**Instruction:** Rewrite the lines from the one with "scientific name: Lutjanus russellii" through the end of the records, swapping "common name" for "vernacular name" and keeping everything else the same. Leave out the pictures.

**The input:**
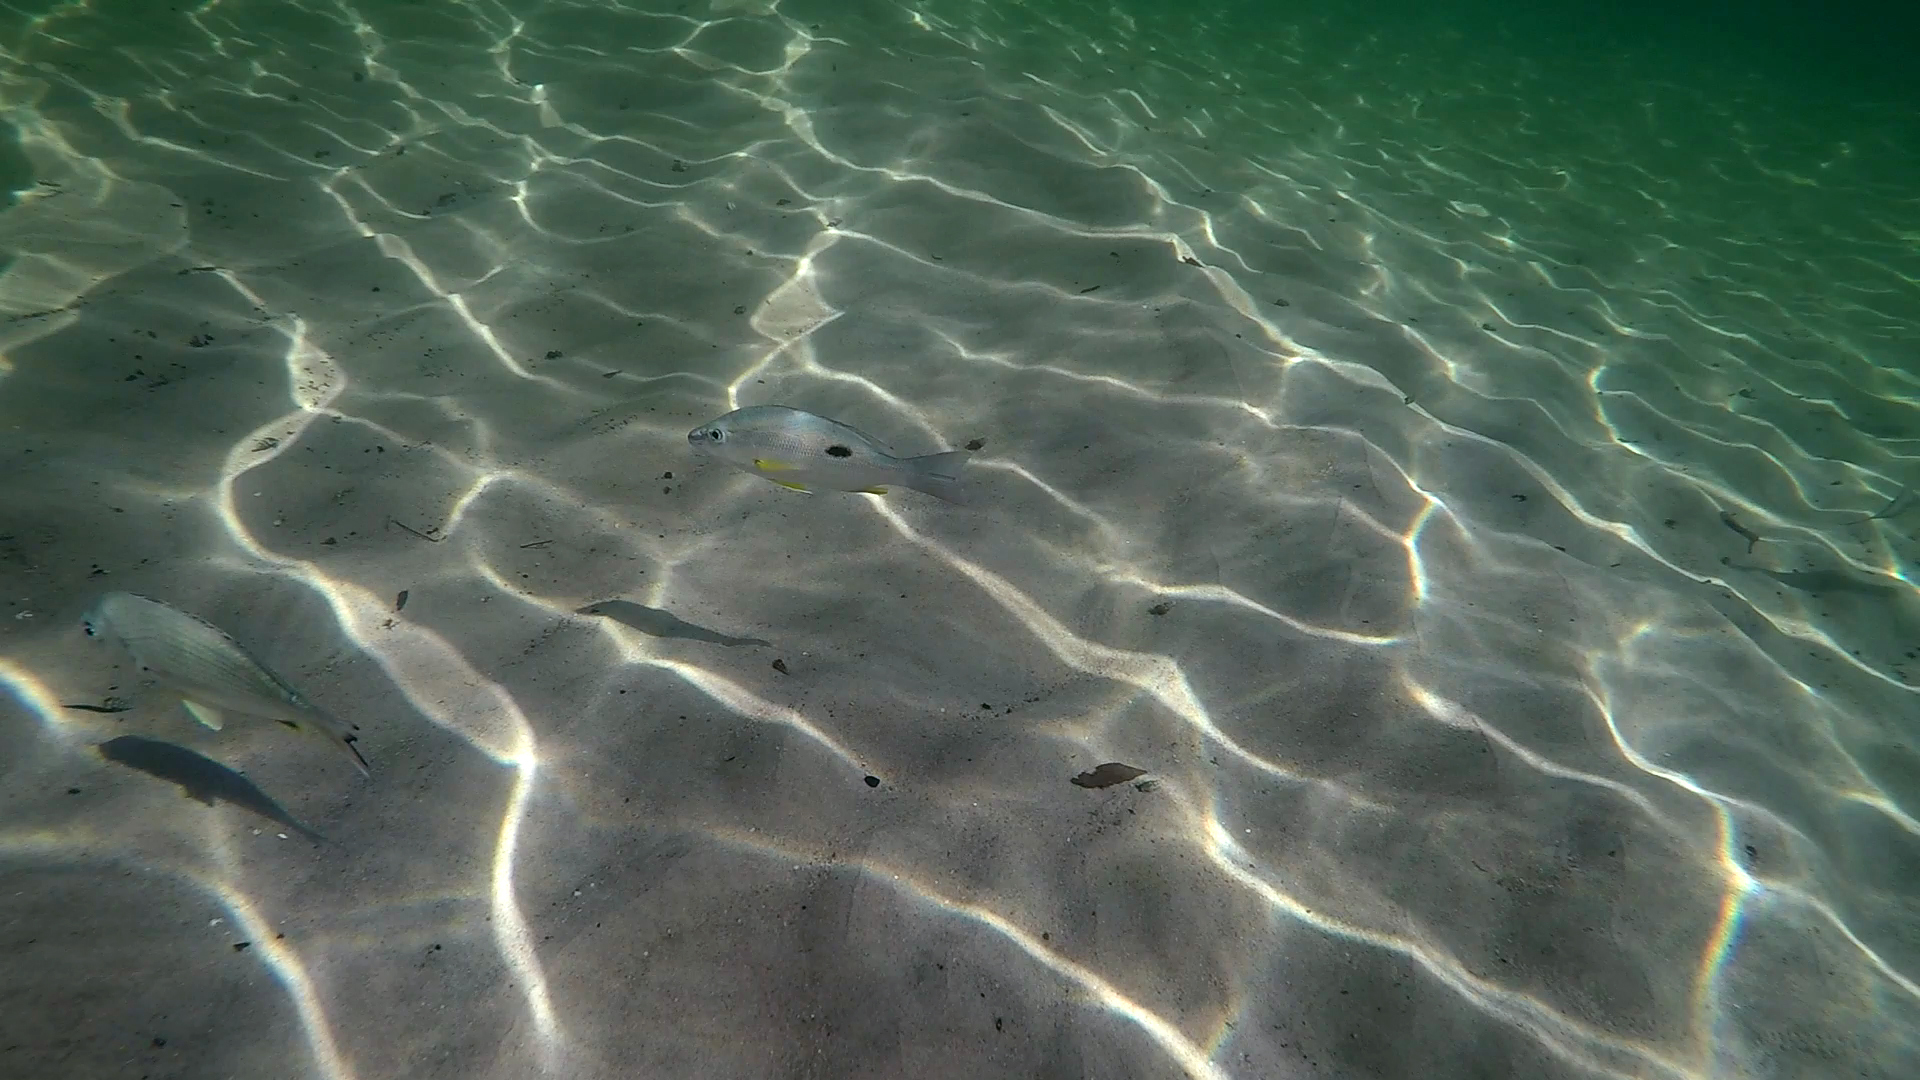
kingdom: Animalia
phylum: Chordata
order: Perciformes
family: Lutjanidae
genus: Lutjanus
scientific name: Lutjanus russellii
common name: Russell's snapper
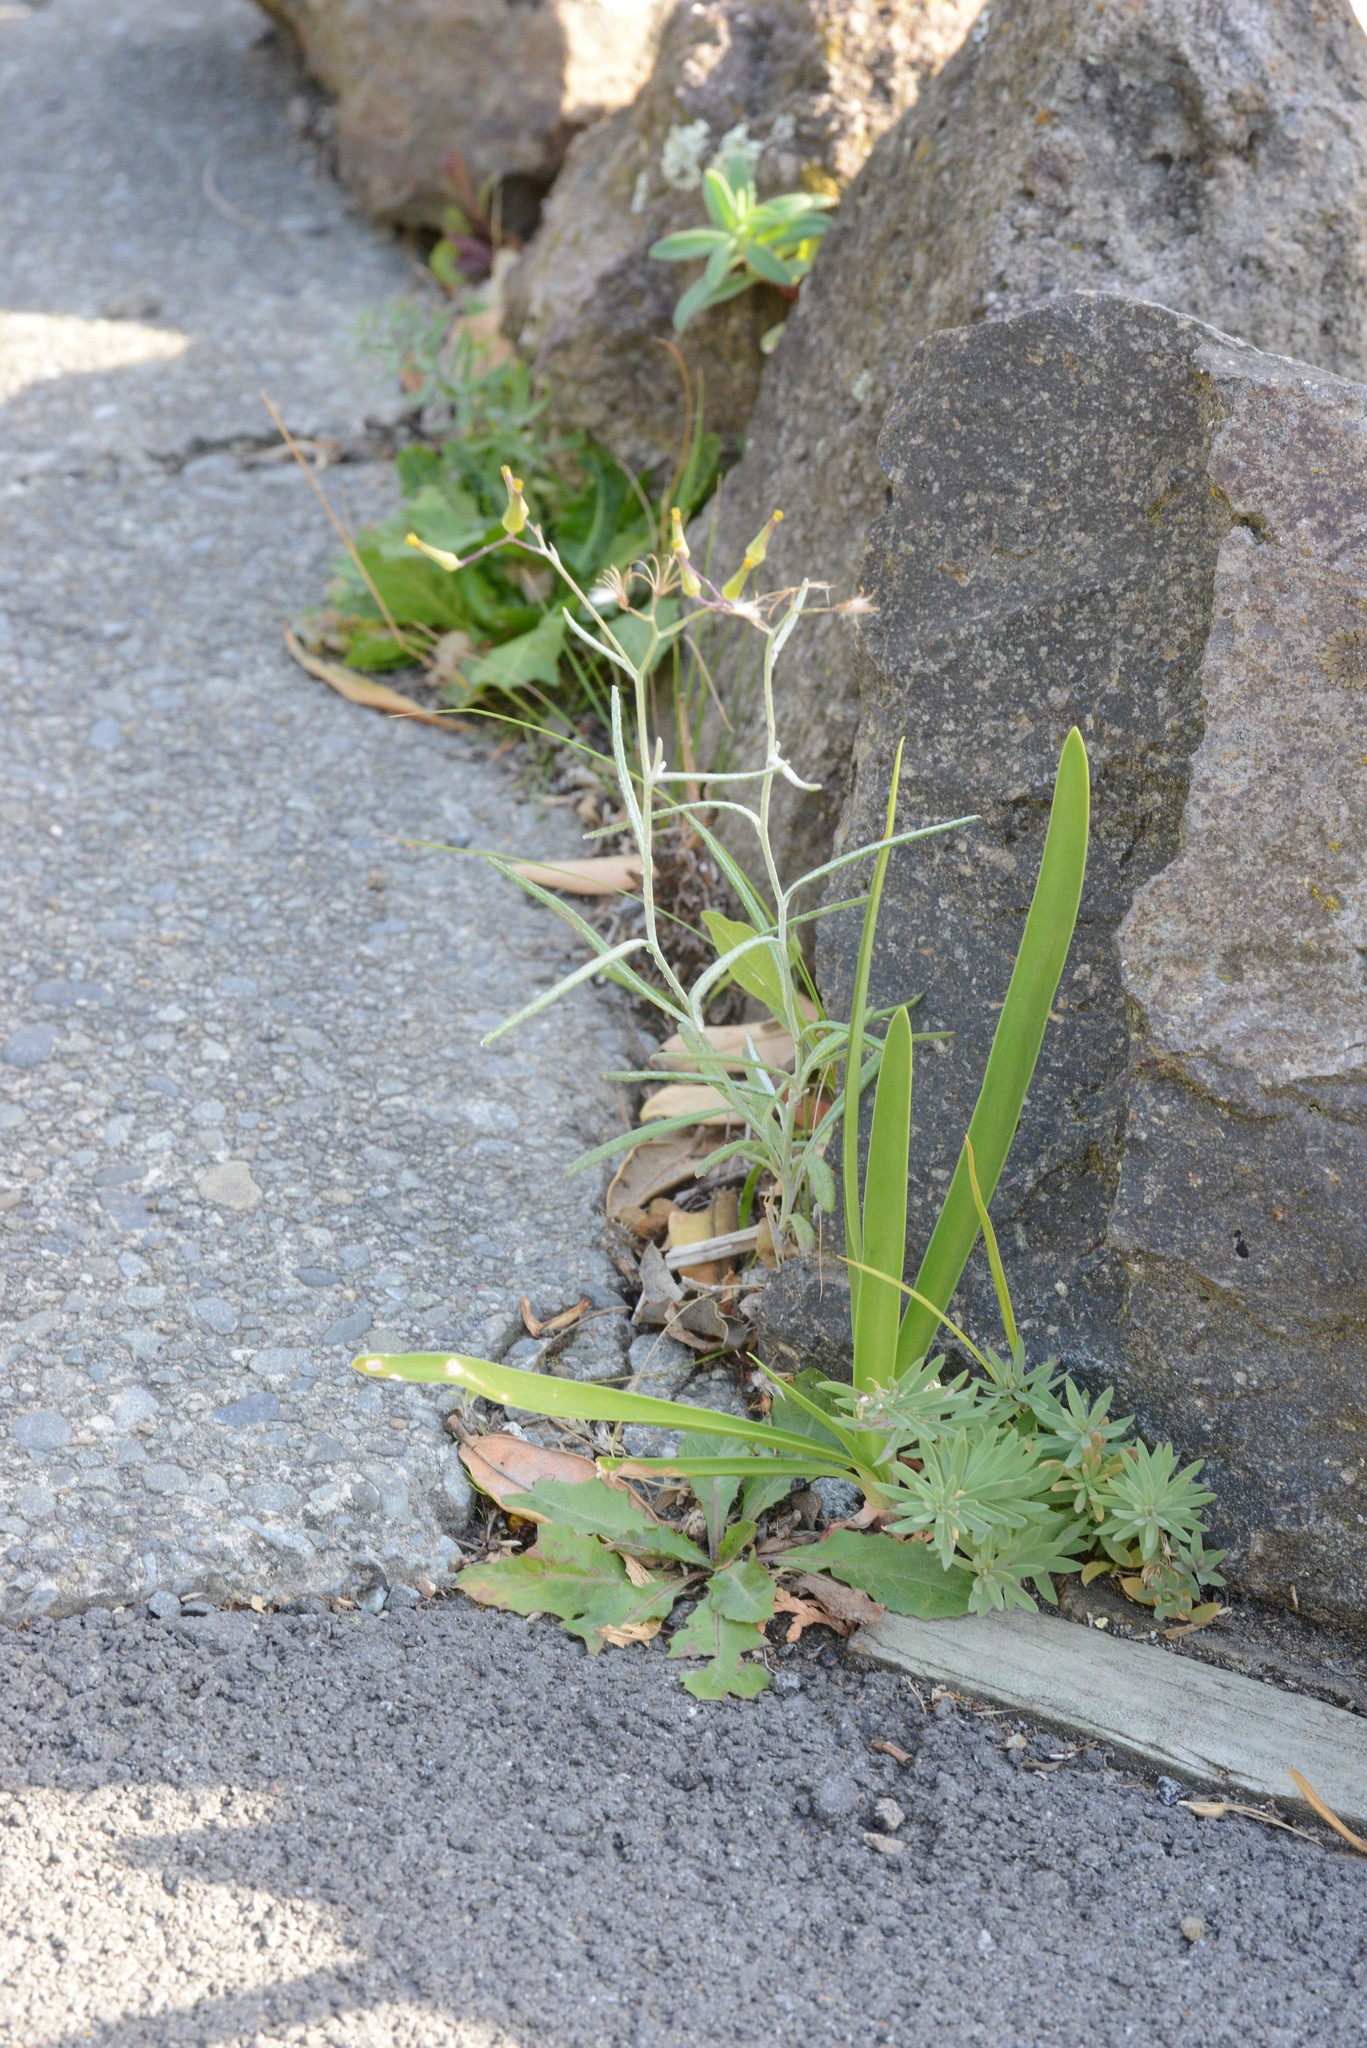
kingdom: Plantae
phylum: Tracheophyta
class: Magnoliopsida
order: Asterales
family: Asteraceae
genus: Senecio
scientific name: Senecio quadridentatus
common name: Cotton fireweed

**Written solution:**
scientific name: Lutjanus russellii
vernacular name: Russell's snapper
kingdom: Plantae
phylum: Tracheophyta
class: Magnoliopsida
order: Asterales
family: Asteraceae
genus: Senecio
scientific name: Senecio quadridentatus
vernacular name: Cotton fireweed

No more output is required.